Ontologies in Bioinformatics

Molecular biology offers a large, complex and volatile domain that tests knowledge representation techniques to the limit of their fidelity, precision, expressivity and adaptability. The discipline of molecular biology and bioinformatics relies greatly on the use of community knowledge, rather than laws and axioms, to further understanding, and knowledge generation. This knowledge has traditionally been kept as natural language. Given the exponential growth of already large quantities of data and associated knowledge, this is an unsustainable form of representation. This knowledge needs to be stored in a computationally amenable form and ontologies offer a mechanism for creating a shared understanding of a community for both humans and computers. Ontologies have been built and used for many domains and this chapter explores their role within bioinformatics. Structured classifications have a long history in biology; not least in the Linnean description of species. The explicit use of ontologies, however, is more recent. This chapter provides a survey of the need for ontologies; the nature of the domain and the knowledge tasks involved; and then an overview of ontology work in the discipline.

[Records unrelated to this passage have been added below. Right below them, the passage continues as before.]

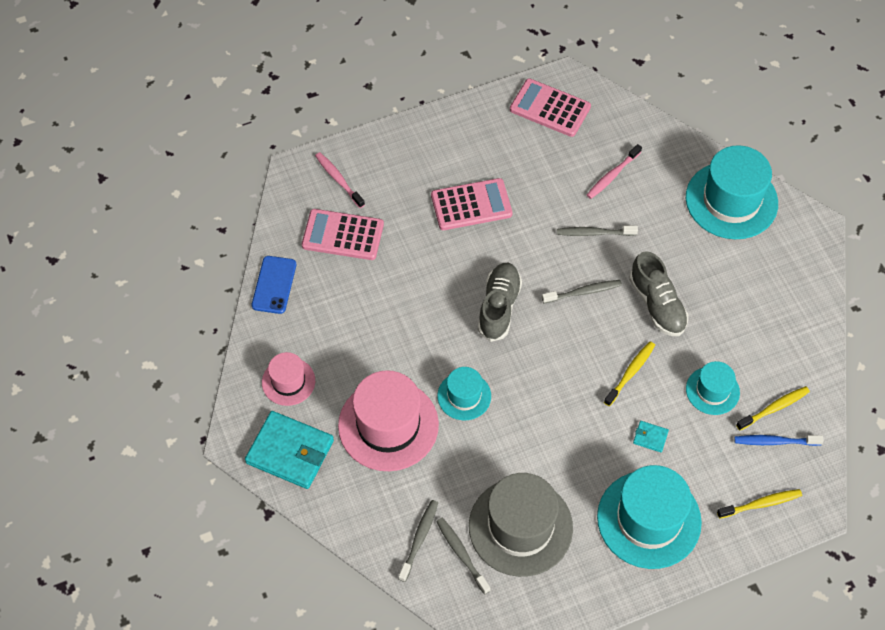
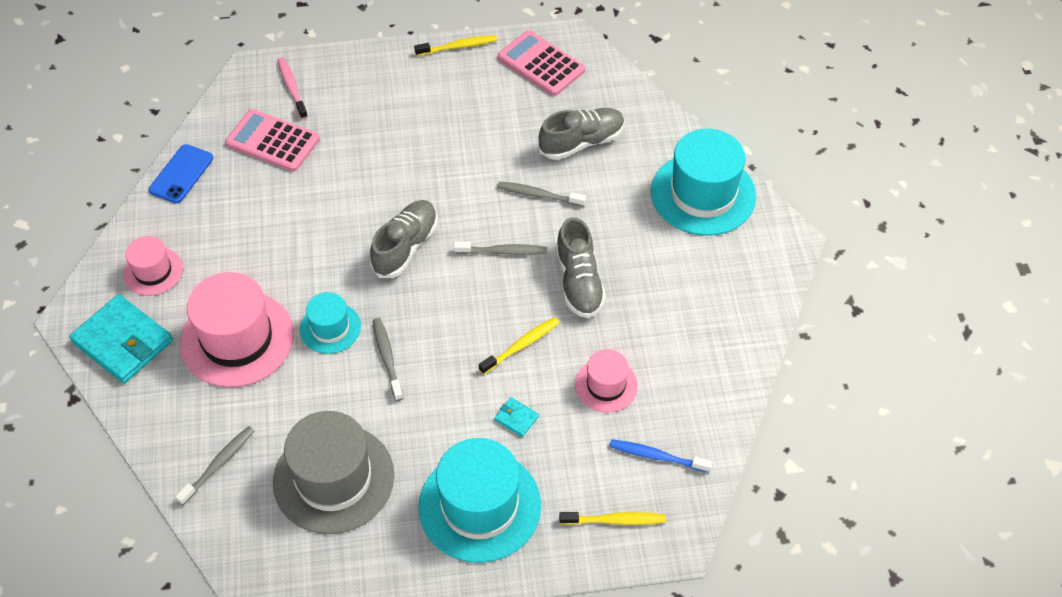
camera: 15 degrees right, 5 degrees down
(461, 554) = (257, 492): grey toothbrush -> grey toothbrush (387, 358)
(471, 205) = (419, 140): pink calculator -> none
(612, 175) = (581, 142): pink toothbrush -> grey shoe
(712, 390) = (606, 385): turquoise hat -> pink hat
(774, 408) = (669, 420): yellow toothbrush -> yellow toothbrush (458, 46)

The widest use of ontologies within biology is for conceptual annotation — a representation of stored knowledge more computationally amenable than natural language. An ontology also offers a means to create the illusion of a common query interface over diverse, distributed information sources — here an ontology creates a shared understanding for the user and also a means to computationally reconcile heterogeneities between the resources. Ontologies also provide a means for a schema definition suitable for the complexity and precision required for biology’s knowledge bases. Coming right up to date, bioinformatics is well set as an exemplar of the Semantic Web, offering both web accessible content and services conceptually marked up as a means for computational exploitation of its resources — this theme is explored through the myGRID services ontology. Ontologies in bioinformatics cover a wide range of usages and representation styles. Bioinformatics offers an exciting application area in which the community can see a real need for ontology based technology to work and deliver its promise.